== Exercise instructions ==
A - In the New Hudson tire thread, what brand name appears on the existing tires?
B - According to the New Hudson tire thread, why does the opening poster ask for help on another person's behalf?
C - Proceed with the New Hudson tire thread from where it stops by writing the post that follows the last header.

== Source extract ==
---+---
# Tire Needed for a New Hudson



## nj_shore (Sep 22, 2016)

Looking for a tire for the New Hudson as pictured.  Size is 2.25 - 21.  

Listing for a dear friend of mine who doesn't use the computer much.  

I will post pictures of his museum.
Any recommendations?
Tires say Dunlop Auto Cycle.

PLEASE HELP!!!!!!!!


----------



## Freqman1 (Sep 22, 2016)

Does Coker make anything like this? V/r Shawn


----------



## abe lugo (Sep 22, 2016)

seems to be an odd ball 
here you go
http://www.classicmopedspares.com/Moped-Tyres/Moped-Tyres-by-Size

found it
[21 inch] 2.5-21 (2.25-21) New Hudson Tyre
all the way at the bottom


----------



## nj_shore (Sep 22, 2016)
---+---
== Input data ==
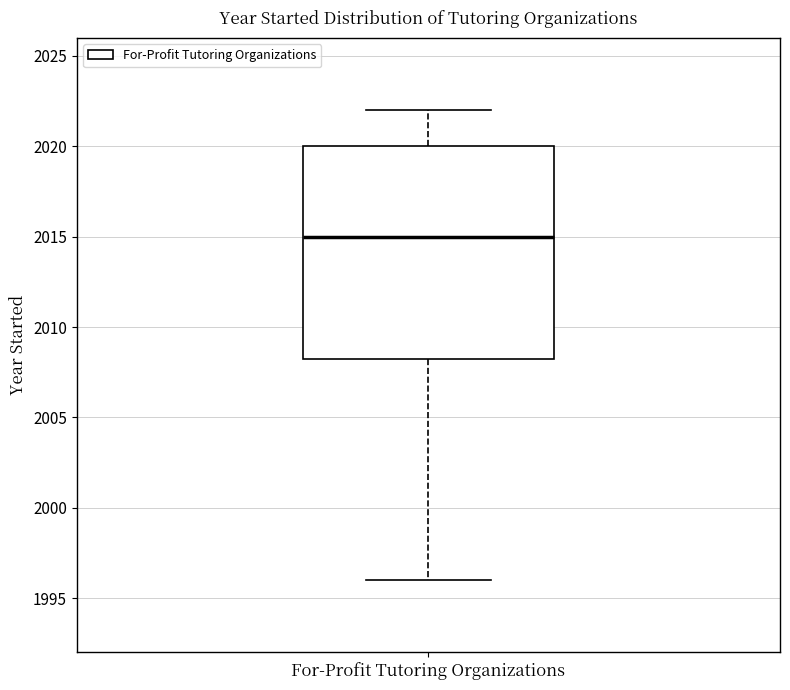

Read this box plot against the y-axis: the position of the median line, the range covered by the box, and the ends of both whiskers. The values are not printed on the chart, so give them approximately, as read against the axis.

median 2015.0, box 2008.5 to 2020.0, whiskers 1996.0 to 2022.0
---+---
== Answer list ==
A - The tires say Dunlop Auto Cycle.

B - The poster is asking for a dear friend who does not use the computer much.

C -
Freqman1 said:


> Does Coker make anything like this? V/r Shawn




I will look into Coker, Thanks Shawn

[QUOTE="found it
[21 inch] 2.5-21 (2.25-21) New Hudson Tyre
all the way at the bottom[/QUOTE]

Thanks Abe... looks like they are out of stock.  I'll give them a call tomorrow.  Thanks!


----------



## nj_shore (Sep 22, 2016)

Definitely Odd Ball...  TheCabe is full of oddballs!!!!   ===))))


----------



## nj_shore (Sep 24, 2016)

After email, phone call, & text... No response from .classicmopedspares.com...   ==((


----------



## abe lugo (Sep 25, 2016)

At least you know the tires exist.  They must get them from some suppliers.  Now it's probably time to talk to coker tire. You may want to send them the link to that tire and see if they help.


----------



## abe lugo (Sep 25, 2016)

looks like they sell on ebay as well.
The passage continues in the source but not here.